Drawing from a CPO meetup, Nikhyl describes how product decision-making and internal operations are becoming “a foreign animal” compared to a few years ago. He predicts AI will obsolete mechanical product work, causing far more tests/changes—and making judgment the scarce skill.

What ‘judgment’ really means—and why ‘bad software’ may disappear

Nikhyl defines judgment as deciding what to build, what not to build, and how changes affect brand, maintainability, and system coherence. He predicts users will tolerate less bad software as AI makes quality improvements and bug fixes cheaper and more accessible.

Company staffing reset: shedding, rehiring, and the rise of ‘AI-first’ talent

Nikhyl forecasts major staff reductions followed by selective rehiring of AI-first employees. He frames this as a productivity reckoning: companies doubled headcount without doubling outcomes, and now want a lighter payload aligned to new workflows.

Why PM roles can still grow: the builder vs. information-mover divide

Despite layoffs, Lenny notes PM job postings are at a 3-year high; Nikhyl explains this by redefining what a “PM” is. The market is hiring builders, while information-movers—often ~half of PMs—face obsolescence unless they reinvent.

The non-builder problem and the ‘should PMs code?’ nuance

Nikhyl warns that people who entered product for communication/process/status coordination are especially exposed. He distinguishes between “PM as the 51st engineer” (low leverage) vs. PMs building internal tools/automation to scale decisioning and eliminate status work.

Adults still matter: wisdom, credibility, and leading through the transition

Nikhyl argues that experience and wisdom remain valuable—especially for founders moving fast—so long as leaders stay hands-on and current. The “adult” advantage is pattern recognition plus the ability to operate in modern AI-first workflows.

Hidden setbacks: diversity, geography, and why brand matters less now

Nikhyl predicts the AI wave could reverse some diversity gains as hiring concentrates in the Bay Area and favors founder-adjacent networks. He also argues logo prestige and past achievements matter less than proof of modern, tool-fluent execution and decision quality.

Why reinvention is so hard: exhaustion, moving targets, and the ‘equal disappointment’ algorithm

Nikhyl explains the psychology behind resistance to change: humans optimize for stability, and mid-career life demands create severe time scarcity.

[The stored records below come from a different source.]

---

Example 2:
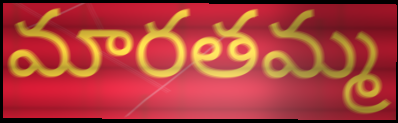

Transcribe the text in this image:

మారతమ్మ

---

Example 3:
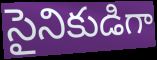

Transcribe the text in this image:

సైనికుడిగా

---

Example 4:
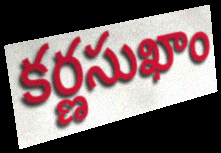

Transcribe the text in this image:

కర్ణసుఖాం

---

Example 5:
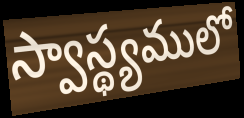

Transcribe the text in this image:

స్వాస్థ్యములో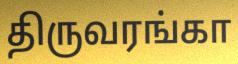
திருவரங்கா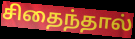
சிதைந்தால்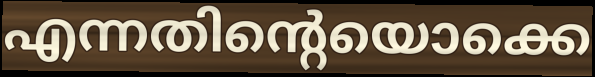
എന്നതിന്റെയൊക്കെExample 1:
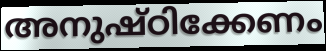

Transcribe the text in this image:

അനുഷ്ഠിക്കേണം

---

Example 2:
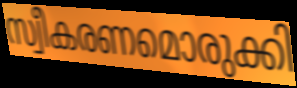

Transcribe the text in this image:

സ്വീകരണമൊരുക്കി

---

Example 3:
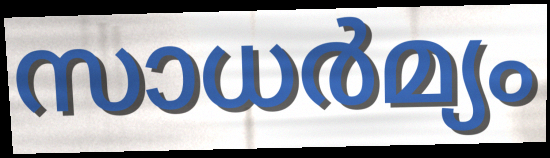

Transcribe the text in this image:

സാധർമ്യം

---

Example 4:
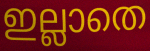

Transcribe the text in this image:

ഇല്ലാതെ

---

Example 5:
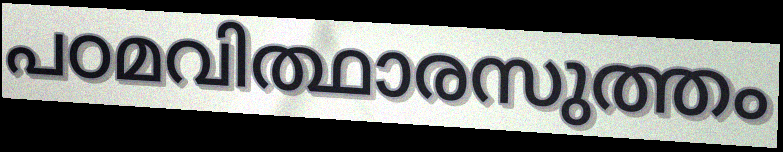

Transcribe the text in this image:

പഠമവിത്ഥാരസുത്തംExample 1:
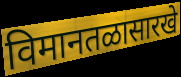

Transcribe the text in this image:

विमानतळासारखे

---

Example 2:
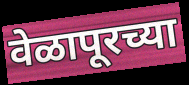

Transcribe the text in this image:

वेळापूरच्या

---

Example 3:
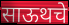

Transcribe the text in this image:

साऊथचे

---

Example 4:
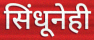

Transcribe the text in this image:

सिंधूनेही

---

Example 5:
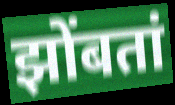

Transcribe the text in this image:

झोंबतां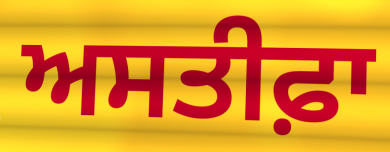
ਅਸਤੀਫ਼ਾ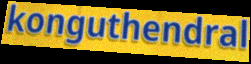
konguthendral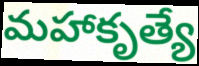
మహాకృత్యే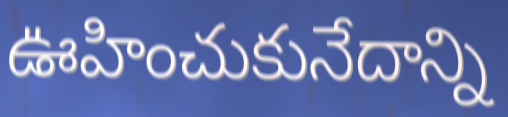
ఊహించుకునేదాన్నిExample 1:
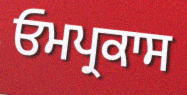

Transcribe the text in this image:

ਓਮਪ੍ਰਕਾਸ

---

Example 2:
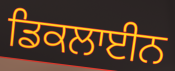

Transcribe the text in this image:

ਡਿਕਲਾਈਨ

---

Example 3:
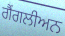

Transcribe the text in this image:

ਗੈਂਗਲੀਅਨ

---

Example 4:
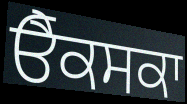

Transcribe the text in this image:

ਓੈਕਸਕਾ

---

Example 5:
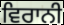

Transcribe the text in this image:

ਵਿਰਾਨੀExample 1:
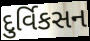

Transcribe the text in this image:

દુર્વિકસન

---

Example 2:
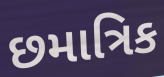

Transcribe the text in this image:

છમાત્રિક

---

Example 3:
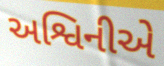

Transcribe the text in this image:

અશ્વિનીએ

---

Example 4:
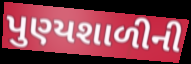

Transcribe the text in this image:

પુણ્યશાળીની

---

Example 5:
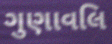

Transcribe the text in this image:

ગુણાવલિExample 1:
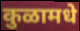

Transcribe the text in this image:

कुळामधे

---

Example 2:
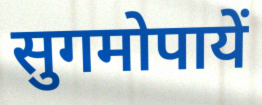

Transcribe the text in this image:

सुगमोपायें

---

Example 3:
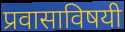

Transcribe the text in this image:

प्रवासाविषयी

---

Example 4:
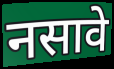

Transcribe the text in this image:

नसावे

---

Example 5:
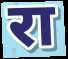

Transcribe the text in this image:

राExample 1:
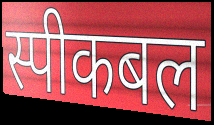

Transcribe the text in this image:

स्पीकबल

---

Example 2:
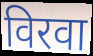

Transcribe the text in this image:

विरवा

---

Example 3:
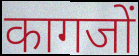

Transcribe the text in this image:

कागजों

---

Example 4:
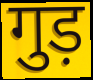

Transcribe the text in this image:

गुड़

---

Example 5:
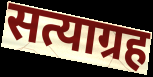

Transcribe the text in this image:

सत्याग्रह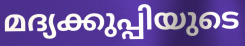
മദ്യക്കുപ്പിയുടെ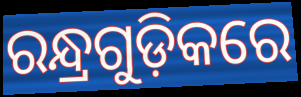
ରନ୍ଧ୍ରଗୁଡ଼ିକରେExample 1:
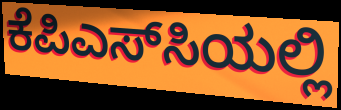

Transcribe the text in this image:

ಕೆಪಿಎಸ್‌ಸಿಯಲ್ಲಿ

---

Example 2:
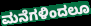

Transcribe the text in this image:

ಮನೆಗಳಿಂದಲೂ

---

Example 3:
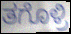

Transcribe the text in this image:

ತಗೊಳ್ರಿ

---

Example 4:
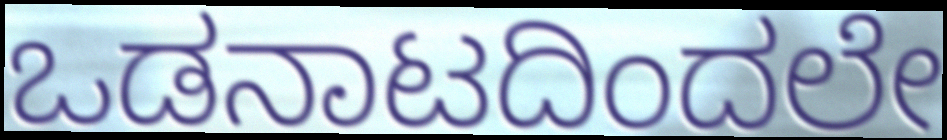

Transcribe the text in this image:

ಒಡನಾಟದಿಂದಲೇ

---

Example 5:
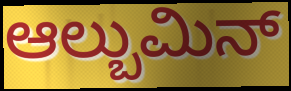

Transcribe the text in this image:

ಆಲ್ಬುಮಿನ್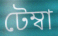
টেম্বা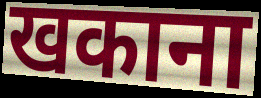
खकानाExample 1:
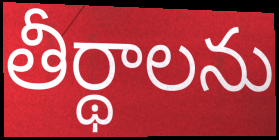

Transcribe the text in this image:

తీర్థాలను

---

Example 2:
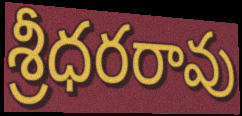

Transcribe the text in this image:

శ్రీధరరావు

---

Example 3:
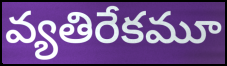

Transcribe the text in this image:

వ్యతిరేకమూ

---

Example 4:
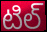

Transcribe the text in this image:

టిల్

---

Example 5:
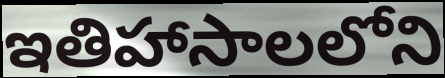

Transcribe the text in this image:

ఇతిహాసాలలోని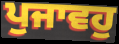
ਪੁਜਾਵਹੁ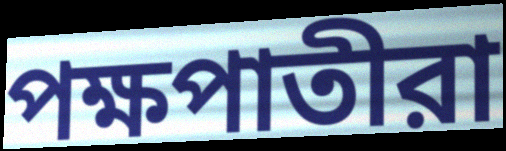
পক্ষপাতীরা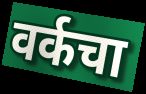
वर्कचा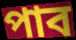
পাব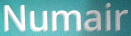
Numair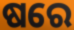
ଷରେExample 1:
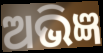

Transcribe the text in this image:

ଅଭିଜ୍ଞ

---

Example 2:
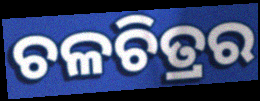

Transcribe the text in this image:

ଚଳଚିତ୍ରର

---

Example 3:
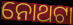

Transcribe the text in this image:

ନୋଥଟା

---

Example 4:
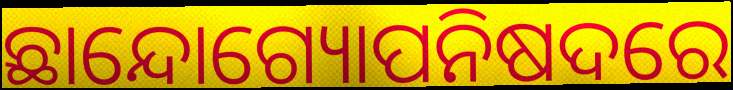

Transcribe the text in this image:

ଛାନ୍ଦୋଗ୍ୟୋପନିଷଦରେ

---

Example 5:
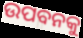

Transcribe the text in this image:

ଉପବନକୁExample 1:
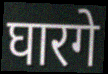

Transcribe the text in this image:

घारगे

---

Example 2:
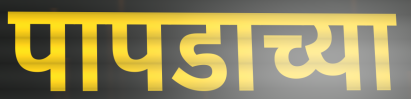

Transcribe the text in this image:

पापडाच्या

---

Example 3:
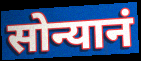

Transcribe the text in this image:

सोन्यानं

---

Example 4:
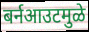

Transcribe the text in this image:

बर्नआउटमुळे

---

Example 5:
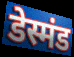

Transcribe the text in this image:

डेस्मंड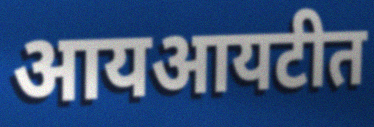
आयआयटीतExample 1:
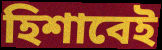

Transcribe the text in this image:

হিশাবেই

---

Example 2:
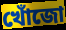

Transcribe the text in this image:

খোঁজো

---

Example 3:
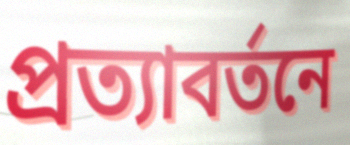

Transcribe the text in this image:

প্রত্যাবর্তনে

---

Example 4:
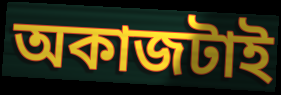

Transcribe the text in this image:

অকাজটাই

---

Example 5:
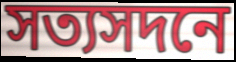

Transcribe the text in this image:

সত্যসদনে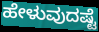
ಹೇಳುವುದಷ್ಟೆ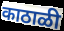
काठाळीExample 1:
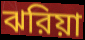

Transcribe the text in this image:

ঝরিয়া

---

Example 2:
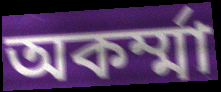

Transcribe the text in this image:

অকর্ম্মা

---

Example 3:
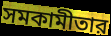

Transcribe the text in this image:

সমকামীতার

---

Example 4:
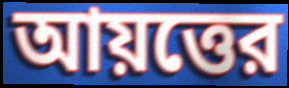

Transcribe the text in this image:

আয়ত্তের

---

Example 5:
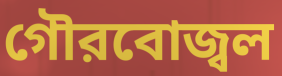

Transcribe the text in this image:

গৌরবোজ্বলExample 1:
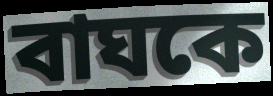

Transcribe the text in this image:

বাঘকে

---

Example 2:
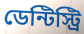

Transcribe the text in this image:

ডেন্টিস্ট্রি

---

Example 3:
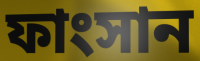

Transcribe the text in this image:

ফাংসান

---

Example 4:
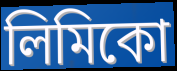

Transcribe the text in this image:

লিমিকো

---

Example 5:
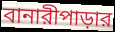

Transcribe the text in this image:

বানারীপাড়ারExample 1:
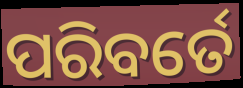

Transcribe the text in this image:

ପରିବର୍ତେ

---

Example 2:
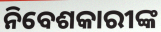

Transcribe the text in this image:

ନିବେଶକାରୀଙ୍କ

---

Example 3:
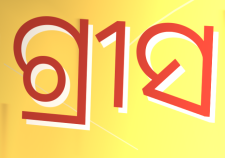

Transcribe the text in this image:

ଗ୍ରୀସ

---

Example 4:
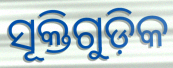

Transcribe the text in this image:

ସୂକ୍ତିଗୁଡ଼ିକ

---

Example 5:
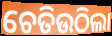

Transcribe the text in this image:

ଚେତିଉଠିଲା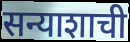
सन्याशाचीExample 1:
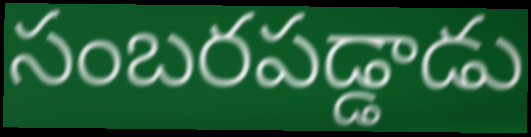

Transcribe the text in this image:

సంబరపడ్డాడు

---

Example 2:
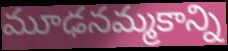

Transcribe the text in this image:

మూఢనమ్మకాన్ని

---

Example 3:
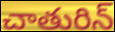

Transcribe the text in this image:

చాతురిన్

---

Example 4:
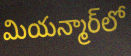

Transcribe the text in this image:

మియన్మార్‌లో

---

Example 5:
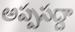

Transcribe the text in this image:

He introduces the idea that people allocate limited time to “equally disappoint everyone,” making sustained upskilling uniquely difficult.

Crossing the threshold: finding joy, increasing pace, and going ego-less

Nikhyl’s core prescription is to “cross the threshold” by committing to reinvention and seeking a first moment of joy building with AI. Practical success requires higher pace, intentional time tradeoffs, and lowering ego about role level—optimizing for the ‘skip job’ rather than the next title.

What the future org looks like: alignment changes, engineering shifts more, and the design plateau

They discuss how alignment remains but becomes less about information theatrics and more about principled decision-making with clearer ground truth. Nikhyl notes engineering is transforming even faster than PM, while design hiring may be plateauing as companies conflate production work with taste-making.

Nikhyl’s AI stack, ‘obsolescence mindset,’ and concrete builds

Nikhyl shares his current preference for Claude (and prior Codex use) and describes building internal tools for his community: matching members, surfacing jobs, automating responses, and training agents on his content. He frames it all as an ‘obsolete yourself’ philosophy—now supercharged by AI.

Closing advice, optimism in chaos, and lightning round highlights

Nikhyl urges people not to wait: the longer you delay, the harder reinvention becomes. They end with lighter topics—TV recommendations, a product pick (Tesla self-driving), a motto reframed for AI, and where to find Nikhyl’s work and communities.